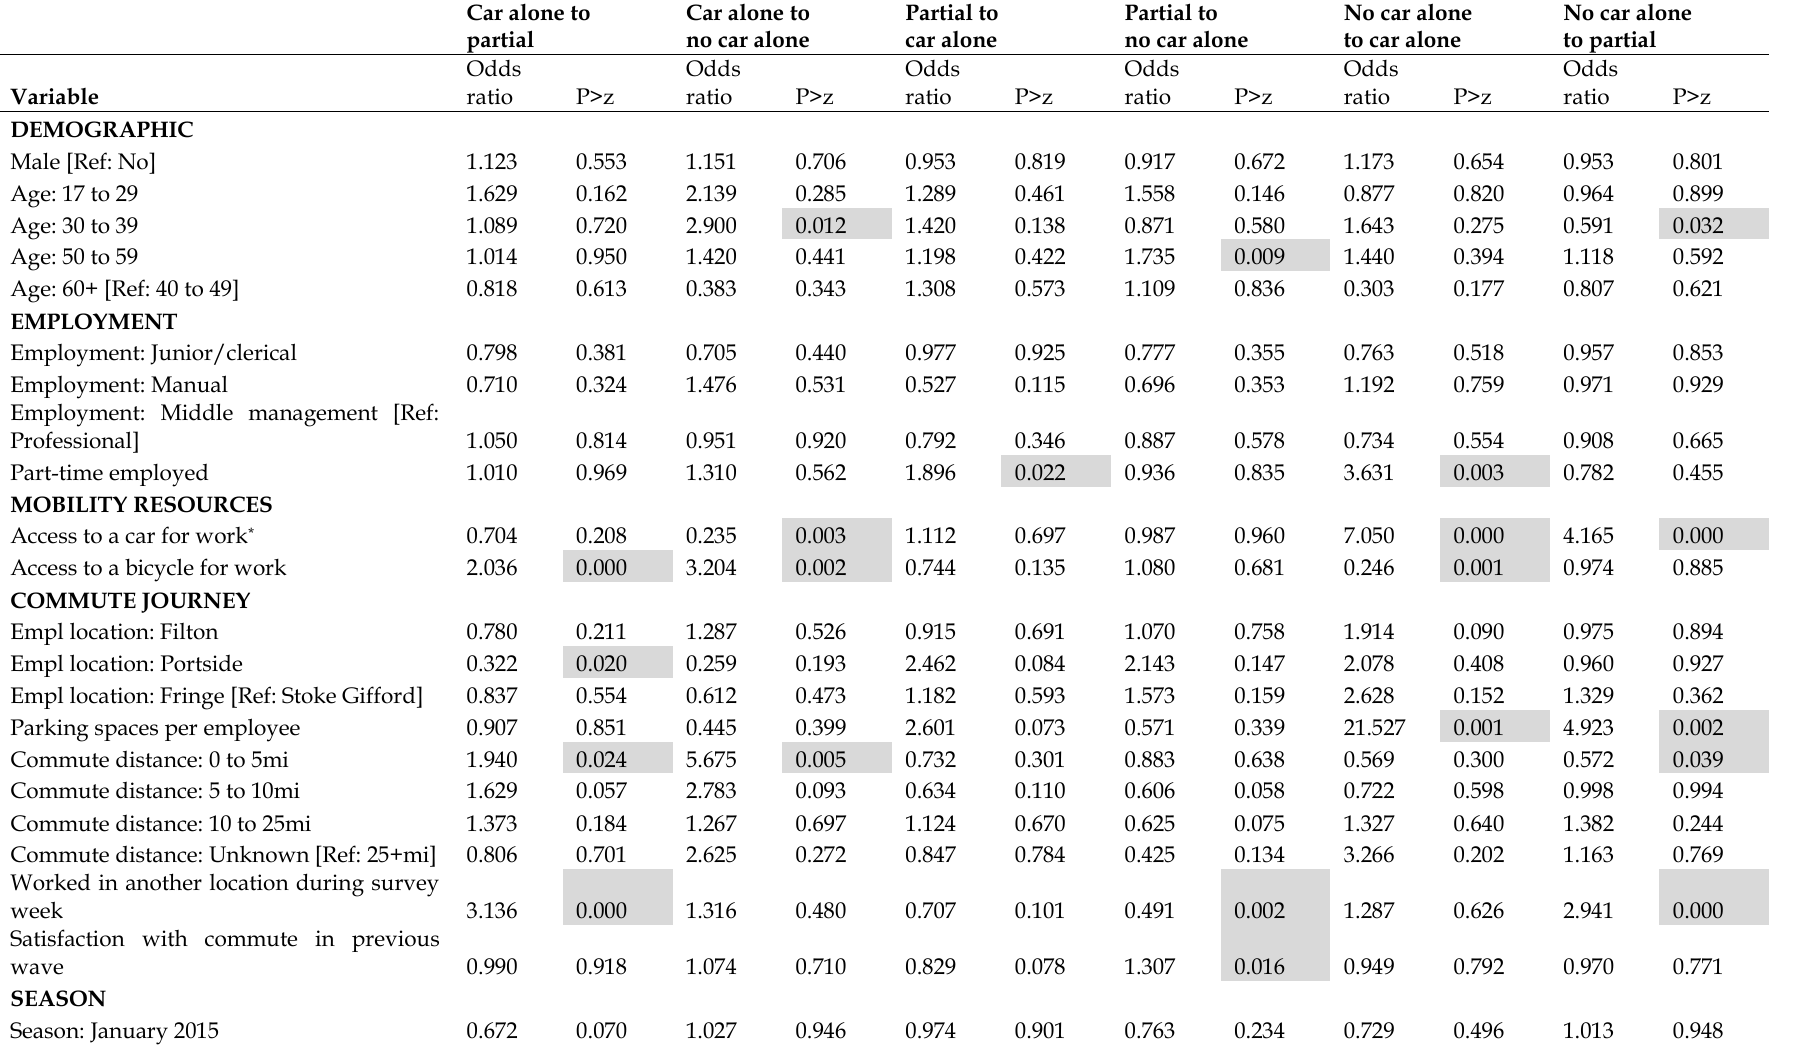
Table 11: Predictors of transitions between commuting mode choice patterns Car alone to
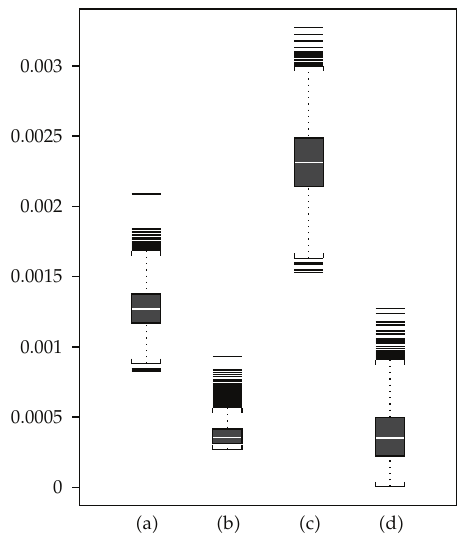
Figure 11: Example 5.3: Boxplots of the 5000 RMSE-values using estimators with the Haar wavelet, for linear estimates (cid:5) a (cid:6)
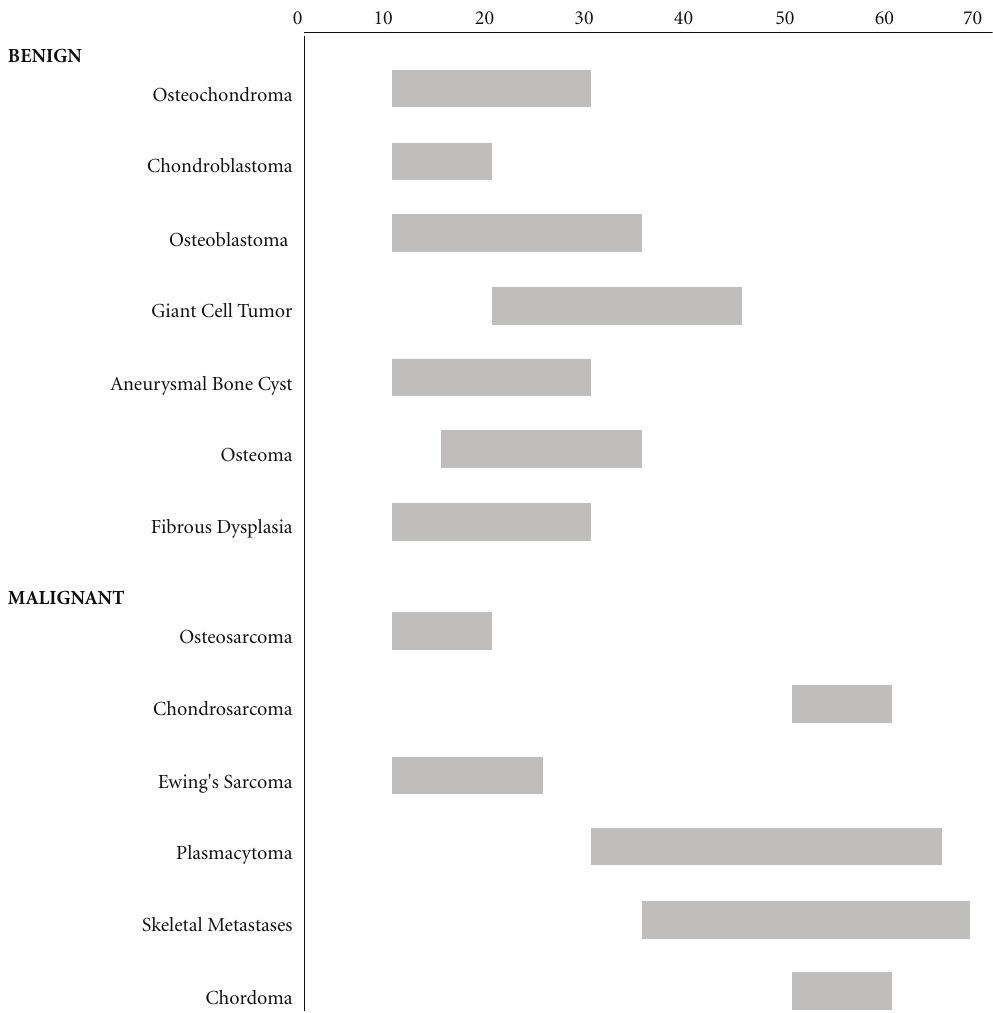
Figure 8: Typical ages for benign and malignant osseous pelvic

========================================================================

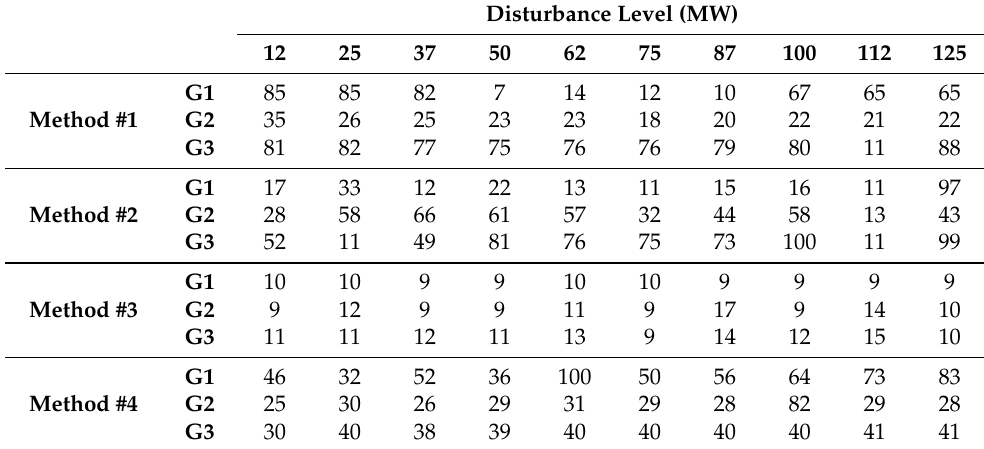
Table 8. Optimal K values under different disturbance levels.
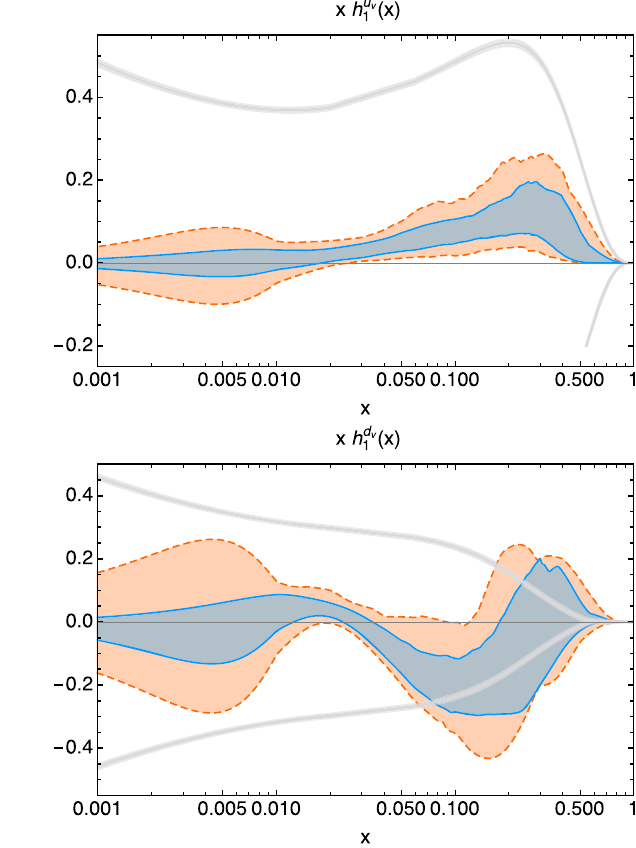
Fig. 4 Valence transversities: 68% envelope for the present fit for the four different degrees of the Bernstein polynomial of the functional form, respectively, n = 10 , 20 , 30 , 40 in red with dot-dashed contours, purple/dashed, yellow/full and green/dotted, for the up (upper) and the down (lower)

========================================================================

**Task brief:** In the records above, find the line with "Figure 11: Example" and the line with "Figure 8: Typical", then restate word for word only those two lines and all lines between, omitting pictures.

**Solution to this problem:**
Figure 11: Example 5.3: Boxplots of the 5000 RMSE-values using estimators with the Haar wavelet, for linear estimates (cid:5) a (cid:6)
Figure 8: Typical ages for benign and malignant osseous pelvic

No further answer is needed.